Reading Time: 4 minutes

We live in an always on and always available age where the expectation is that you can contact anyone at anytime. This is a positive thing but it has some negative effects.

One of the most significant negative effects I believe, is the disruption caused by notifications popping up on your phone. Lest I sound like a luddite, I’m completely pro-social media, but it has a time and a place.

One of the places where this is most disruptive is during the work day. I enjoy being productive and I am always on the lookout for new ways or tools I can utilise to get more stuff done. This also includes removing unnecessary distractions and disruptions. My rationale for using Aeroplane Mode “on land” is quite simple. I simply want to take ownership of my time. I don’t want my attention to be stolen by the latest message/notification I have got.

An intermediate step is turning off/muting all your notifications. However this requires effort and being selective. While one can argue that you can turn off annoying notifications (and I do), there are always some that you may want to leave on, however getting them at the time of someone else’s choosing can be very disruptive. Thus I use a blanket approach. I simply turn on Aeroplane Mode when I don’t want to be disrupted. It’s easy and convenient.

One of the cornerstones of any productive time management technique is identifying what’s important & urgent and then executing that task, then moving onto the next task and so forth. If you get notifications intermittently throughout the day then this gives multiple opportunities to be distracted.

You then need to exercise discipline to not react to each disruption. This requires effort. Effort that can be better utilised focusing on productive activity.

Concentration is a form of currency and you can increase/decrease it. Levels of concentration are being eroded by the “always-on” culture we live in and I believe it is necessary to adopt a deliberate approach to combat this. If you are not managing your concentration levels and removing opportunities for distraction, then when you do need all of your focus, you simply won’t have that much left to draw down.

If it’s easy for you to check your phone, you probably will. Checking your phone is a form of mental snacking where you are get a regular hit of dopamine from your newsfeed on Facebook, latest pics on Instagram, WhatsApps, Snaps etc. While you might see a Whatsapp from a friend that you might want to respond to straight away, you could easily end up “just checking something” and 20 mins later, you are wondering where the time went.

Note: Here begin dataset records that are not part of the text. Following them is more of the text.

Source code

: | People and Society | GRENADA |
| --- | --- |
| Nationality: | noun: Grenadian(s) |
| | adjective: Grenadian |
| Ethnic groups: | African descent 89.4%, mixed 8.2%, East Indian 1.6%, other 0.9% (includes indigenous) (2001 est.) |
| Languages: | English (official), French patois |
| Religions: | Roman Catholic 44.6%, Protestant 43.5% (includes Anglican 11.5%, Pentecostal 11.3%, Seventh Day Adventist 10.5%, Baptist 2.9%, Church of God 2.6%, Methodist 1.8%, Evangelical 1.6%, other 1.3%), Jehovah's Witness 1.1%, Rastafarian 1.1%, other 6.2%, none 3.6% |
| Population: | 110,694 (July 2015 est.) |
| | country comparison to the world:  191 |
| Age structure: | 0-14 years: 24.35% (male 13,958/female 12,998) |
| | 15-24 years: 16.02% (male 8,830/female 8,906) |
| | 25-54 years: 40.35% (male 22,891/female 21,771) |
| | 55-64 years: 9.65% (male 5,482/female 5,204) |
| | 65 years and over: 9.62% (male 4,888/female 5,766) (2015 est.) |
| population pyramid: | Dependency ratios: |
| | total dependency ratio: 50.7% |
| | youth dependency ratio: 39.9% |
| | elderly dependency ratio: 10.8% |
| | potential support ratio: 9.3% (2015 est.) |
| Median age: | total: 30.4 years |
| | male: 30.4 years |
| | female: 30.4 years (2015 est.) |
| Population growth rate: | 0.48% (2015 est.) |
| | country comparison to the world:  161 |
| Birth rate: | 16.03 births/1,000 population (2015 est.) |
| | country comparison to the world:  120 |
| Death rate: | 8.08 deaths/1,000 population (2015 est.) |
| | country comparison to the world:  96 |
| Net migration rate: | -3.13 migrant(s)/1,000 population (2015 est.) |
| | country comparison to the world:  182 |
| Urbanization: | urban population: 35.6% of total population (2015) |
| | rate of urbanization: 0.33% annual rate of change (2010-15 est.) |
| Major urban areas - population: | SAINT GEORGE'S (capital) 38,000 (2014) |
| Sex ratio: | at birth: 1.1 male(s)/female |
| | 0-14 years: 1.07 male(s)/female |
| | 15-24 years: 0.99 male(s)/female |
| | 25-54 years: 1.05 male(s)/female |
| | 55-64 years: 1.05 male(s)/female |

Various sources state that the time taken to refocus on a particular task is somewhere between 15-25 minutes. It varies for each person and there is no general rule to apply other then to state that it’s non-trivial.

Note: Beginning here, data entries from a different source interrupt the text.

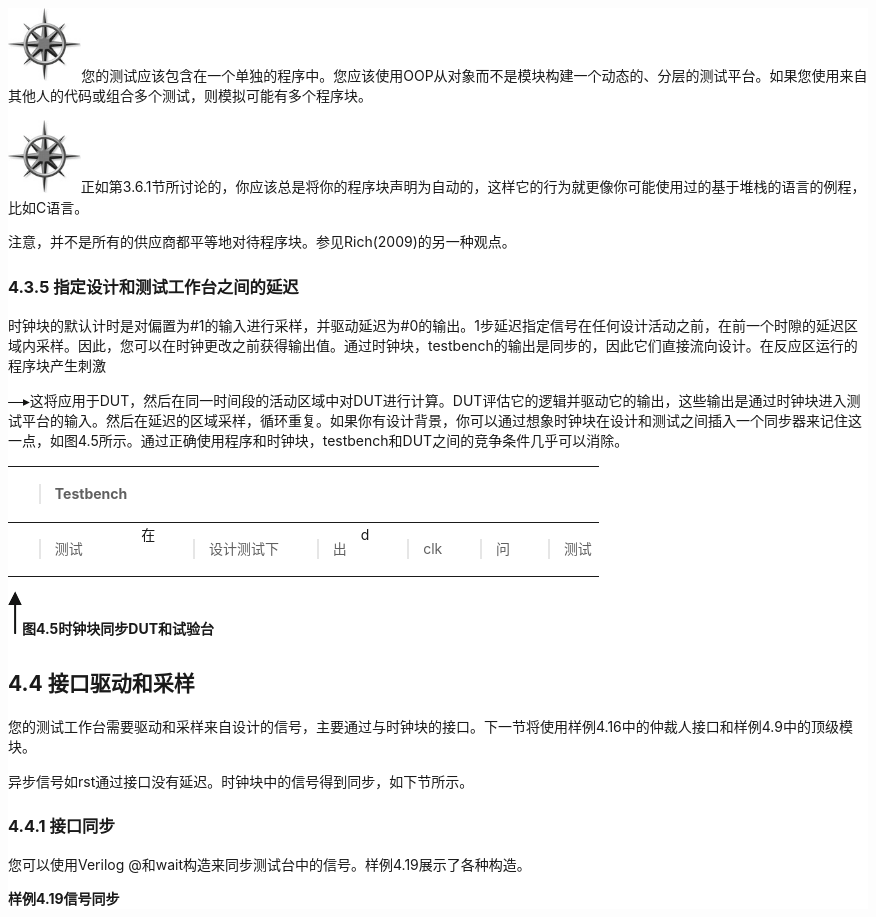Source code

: <img src="..\media\ch4_image20.png" style="width:0.76333in;height:0.75833in" />您的测试应该包含在一个单独的程序中。您应该使用OOP从对象而不是模块构建一个动态的、分层的测试平台。如果您使用来自其他人的代码或组合多个测试，则模拟可能有多个程序块。

<img src="..\media\ch4_image21.png" style="width:0.75833in;height:0.755in" />正如第3.6.1节所讨论的，你应该总是将你的程序块声明为自动的，这样它的行为就更像你可能使用过的基于堆栈的语言的例程，比如C语言。

注意，并不是所有的供应商都平等地对待程序块。参见Rich(2009)的另一种观点。

### 4.3.5 指定设计和测试工作台之间的延迟

时钟块的默认计时是对偏置为\#1的输入进行采样，并驱动延迟为\#0的输出。1步延迟指定信号在任何设计活动之前，在前一个时隙的延迟区域内采样。因此，您可以在时钟更改之前获得输出值。通过时钟块，testbench的输出是同步的，因此它们直接流向设计。在反应区运行的程序块产生刺激

<img src="..\media\ch4_image22.png" style="width:0.22627in" />这将应用于DUT，然后在同一时间段的活动区域中对DUT进行计算。DUT评估它的逻辑并驱动它的输出，这些输出是通过时钟块进入测试平台的输入。然后在延迟的区域采样，循环重复。如果你有设计背景，你可以通过想象时钟块在设计和测试之间插入一个同步器来记住这一点，如图4.5所示。通过正确使用程序和时钟块，testbench和DUT之间的竞争条件几乎可以消除。

<table><thead><tr class="header"><th><blockquote><p>Testbench</p></blockquote></th><th></th><th></th><th></th><th></th><th></th><th></th><th></th></tr></thead><tbody><tr class="odd"><td><blockquote><p>测试</p></blockquote></td><td>在</td><td><blockquote><p>设计测试下</p></blockquote></td><td><blockquote><p>出</p></blockquote></td><td>d</td><td><blockquote><p>clk</p></blockquote></td><td><blockquote><p>问</p></blockquote></td><td><blockquote><p>测试</p></blockquote></td></tr></tbody></table>

![](..\media\ch4_image23.png)**图4.5时钟块同步DUT和试验台**

## 4.4 接口驱动和采样

您的测试工作台需要驱动和采样来自设计的信号，主要通过与时钟块的接口。下一节将使用样例4.16中的仲裁人接口和样例4.9中的顶级模块。

异步信号如rst通过接口没有延迟。时钟块中的信号得到同步，如下节所示。

### 4.4.1 接口同步

您可以使用Verilog @和wait构造来同步测试台中的信号。样例4.19展示了各种构造。

**样例4.19信号同步**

While I am on the topic of distractions, two of my other pet peeves are:

  • The ubiquitious pop up notification of a new email in MS Outlook. Turn. It. Off. You are wasting your time. Email should not require an instantaneous response. If someone sends an email and expects a near instantaneous response, they are using the wrong channel. I’m aware of various workplaces where this is the norm so there may be no avoiding it, but I still stand by this as a general statement.
  • Positioning your phone directly beside your monitor/laptop. You might as well stick it in the middle of your screen. Why not put somewhere where it is not dominating your attention? This practice coupled with notifications on is a recipe for almost no productivity.

In closing, I will acknowledge that this approach is not always suitable and there could be time critical situations where it is not suitable or instances which might lead to you feeling like you are missing out. However in my experience, this has not been an issue.

Go on, give it a try. Throw on Aeroplane Mode and notice the difference.